Colgate’s Core classes and distribution requirements and Core classes prevent students from having real control over their courses of study until junior year. Students who are unsure of where their interests lie benefit most from the distribution requirements. But making a student who hates science sit through two science classes is probably not in the best interest of the student or the professor who has to sit through his tedious questions in office hours. The Core program also has its advantages. Western Traditions and the Challenge of Modernity were two of the best classes I have taken at Colgate. They also give students a universal frame of reference; by the end of sophomore year, everyone at Colgate has read the Bible, Homer, Nietzsche, and other canonical works. These two classes set Colgate’s liberal arts curriculum apart from schools. Core Cultures and Core Scientific Perspectives, on the other hand, give the other Core classes a bad name. Now, Colgate is revising Core, and there is talk of adding a fifth Core class, which will take the requirements into students’ junior years, when they really need to be focusing on their majors. Required courses have value, but every course that is required is one less that students are free to choose on their own. Now in my final semester, I wish I had been able to take a philosophy class instead of that torturously dull Scientific Perspectives Core or the geology class that nearly ruined by GPA.
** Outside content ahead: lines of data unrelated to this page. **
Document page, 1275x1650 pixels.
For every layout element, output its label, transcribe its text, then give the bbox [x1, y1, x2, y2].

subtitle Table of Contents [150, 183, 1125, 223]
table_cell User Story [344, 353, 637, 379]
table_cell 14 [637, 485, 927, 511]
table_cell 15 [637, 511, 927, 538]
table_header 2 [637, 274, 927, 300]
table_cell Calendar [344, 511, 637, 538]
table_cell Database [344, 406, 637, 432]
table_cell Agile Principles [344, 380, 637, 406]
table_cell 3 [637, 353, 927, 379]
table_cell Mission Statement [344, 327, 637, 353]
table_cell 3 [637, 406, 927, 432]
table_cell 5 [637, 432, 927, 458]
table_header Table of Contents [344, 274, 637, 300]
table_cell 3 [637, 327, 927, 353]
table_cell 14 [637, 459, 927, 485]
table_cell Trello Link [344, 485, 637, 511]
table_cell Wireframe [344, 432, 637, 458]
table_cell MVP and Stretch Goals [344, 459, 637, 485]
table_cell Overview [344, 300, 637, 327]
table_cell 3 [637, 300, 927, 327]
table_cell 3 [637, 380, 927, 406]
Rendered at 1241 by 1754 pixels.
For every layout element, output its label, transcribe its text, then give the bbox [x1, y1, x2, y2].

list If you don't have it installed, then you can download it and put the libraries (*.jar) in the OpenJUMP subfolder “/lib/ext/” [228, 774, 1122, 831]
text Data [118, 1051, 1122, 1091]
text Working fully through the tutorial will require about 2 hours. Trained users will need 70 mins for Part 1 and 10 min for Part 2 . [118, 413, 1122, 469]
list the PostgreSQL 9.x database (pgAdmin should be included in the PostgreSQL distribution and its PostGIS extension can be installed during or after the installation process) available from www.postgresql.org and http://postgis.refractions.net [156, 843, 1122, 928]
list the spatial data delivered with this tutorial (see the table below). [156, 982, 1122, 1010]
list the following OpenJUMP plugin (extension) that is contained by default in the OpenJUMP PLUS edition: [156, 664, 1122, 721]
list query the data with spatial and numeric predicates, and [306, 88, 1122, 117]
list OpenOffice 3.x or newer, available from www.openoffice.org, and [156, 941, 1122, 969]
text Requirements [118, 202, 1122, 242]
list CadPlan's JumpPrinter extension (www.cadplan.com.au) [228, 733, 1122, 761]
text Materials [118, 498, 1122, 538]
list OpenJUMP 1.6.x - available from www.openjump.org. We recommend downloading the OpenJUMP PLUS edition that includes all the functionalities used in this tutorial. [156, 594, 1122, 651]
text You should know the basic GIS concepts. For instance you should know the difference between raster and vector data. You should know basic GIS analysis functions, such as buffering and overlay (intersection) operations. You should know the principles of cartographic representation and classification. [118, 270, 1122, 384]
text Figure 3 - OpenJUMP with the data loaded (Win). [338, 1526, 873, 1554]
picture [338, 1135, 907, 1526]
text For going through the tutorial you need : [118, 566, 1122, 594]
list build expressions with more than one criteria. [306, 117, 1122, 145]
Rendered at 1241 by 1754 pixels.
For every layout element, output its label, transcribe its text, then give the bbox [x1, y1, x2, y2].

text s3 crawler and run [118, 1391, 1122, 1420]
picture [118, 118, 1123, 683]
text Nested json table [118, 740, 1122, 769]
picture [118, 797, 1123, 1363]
College senioritis is not as much a sense of longing to escape; instead, it is more of a sense of longing to make the most of the experience while you still can. So last November, I registered for a class that was completely different from anything I had ever taken. Ever conscious of my GPA, I decided to take the unknown subject with the S/U grading option, and felt like a complete underachiever handing the declaration form to the registrar. Colgate offers the S/U option to juniors and seniors to take a class that doesn’t fulfill any requirements for their major or minor. Its purpose is to encourage a math major to take a Shakespeare class, and an English major to give economics a try. The S/U grading option is extremely effective at getting students to broaden their horizons, much more so than the distribution requirements.

Taking my “slacker” course, I find that I have played right into Colgate’s hand. Instead of skipping classes and neglecting the reading because, after all, I only need a 70 average to receive an “S” in the course, I find that I’m doing all the reading assignments, simply because I find them interesting. And despite my best efforts to slack off, I somehow managed to get a B+ on the first paper. I originally thought the S/U grading option was Colgate’s way of caving to the pressures of senioritis; now, I realize it is actually their way to combat it. By allowing seniors to “slack off,” they take away the pressure of making the grade and really let us enjoy the class. The S/U option is a great way to explore an area in which you have interest but are unsure of your competence. The next thing you know, you’ll be doing well in the class anyway, despite your best-laid plans. Although, I could just be bad at senioritis; I don’t seem to have a very good track record.